(Data excerpts Opens)

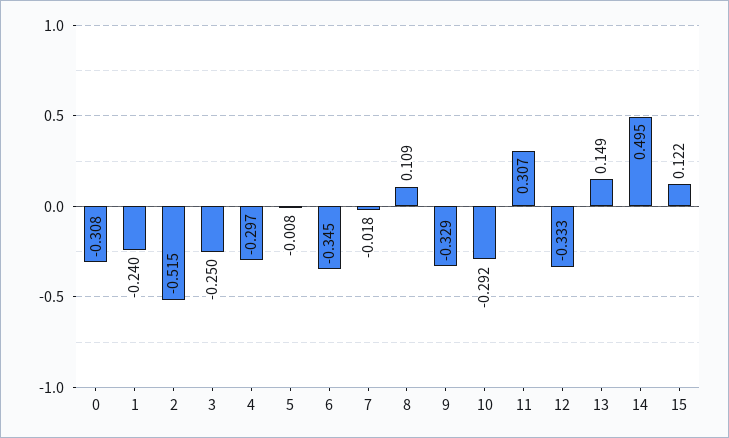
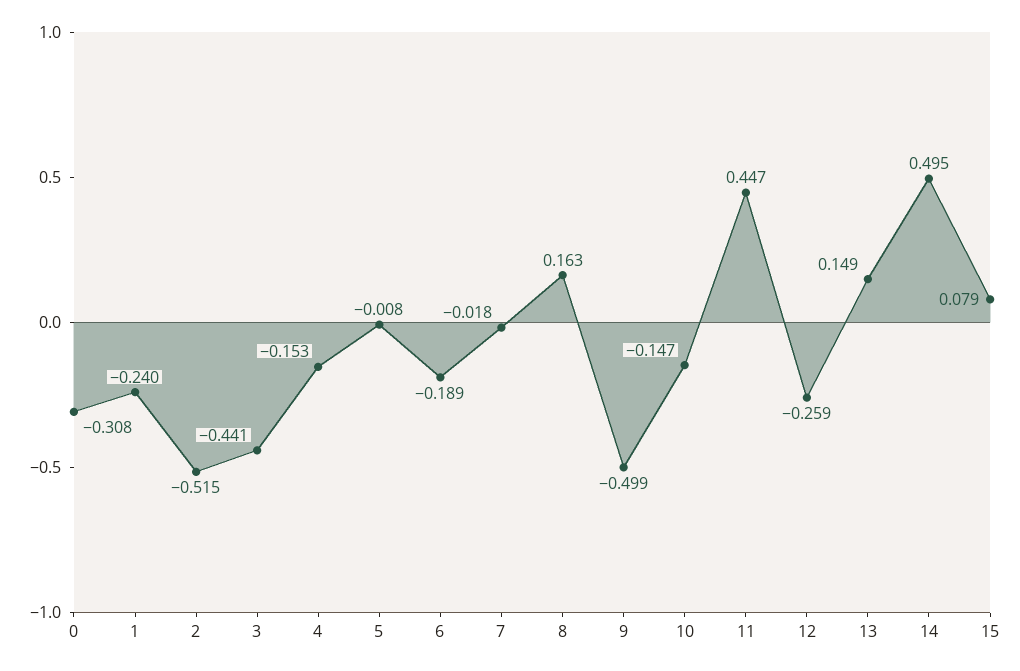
3: -0.25 -> -0.441
4: -0.297 -> -0.153
6: -0.345 -> -0.189
8: 0.109 -> 0.163
9: -0.329 -> -0.499
10: -0.292 -> -0.147
11: 0.307 -> 0.447
12: -0.333 -> -0.259
15: 0.122 -> 0.079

(Data excerpts Closes)

Nothing but the lines from the one with "10: -0.292 -> -0.147" through the final line of the data belongs in the answer, and they must match exactly.

_Finished task_
10: -0.292 -> -0.147
11: 0.307 -> 0.447
12: -0.333 -> -0.259
15: 0.122 -> 0.079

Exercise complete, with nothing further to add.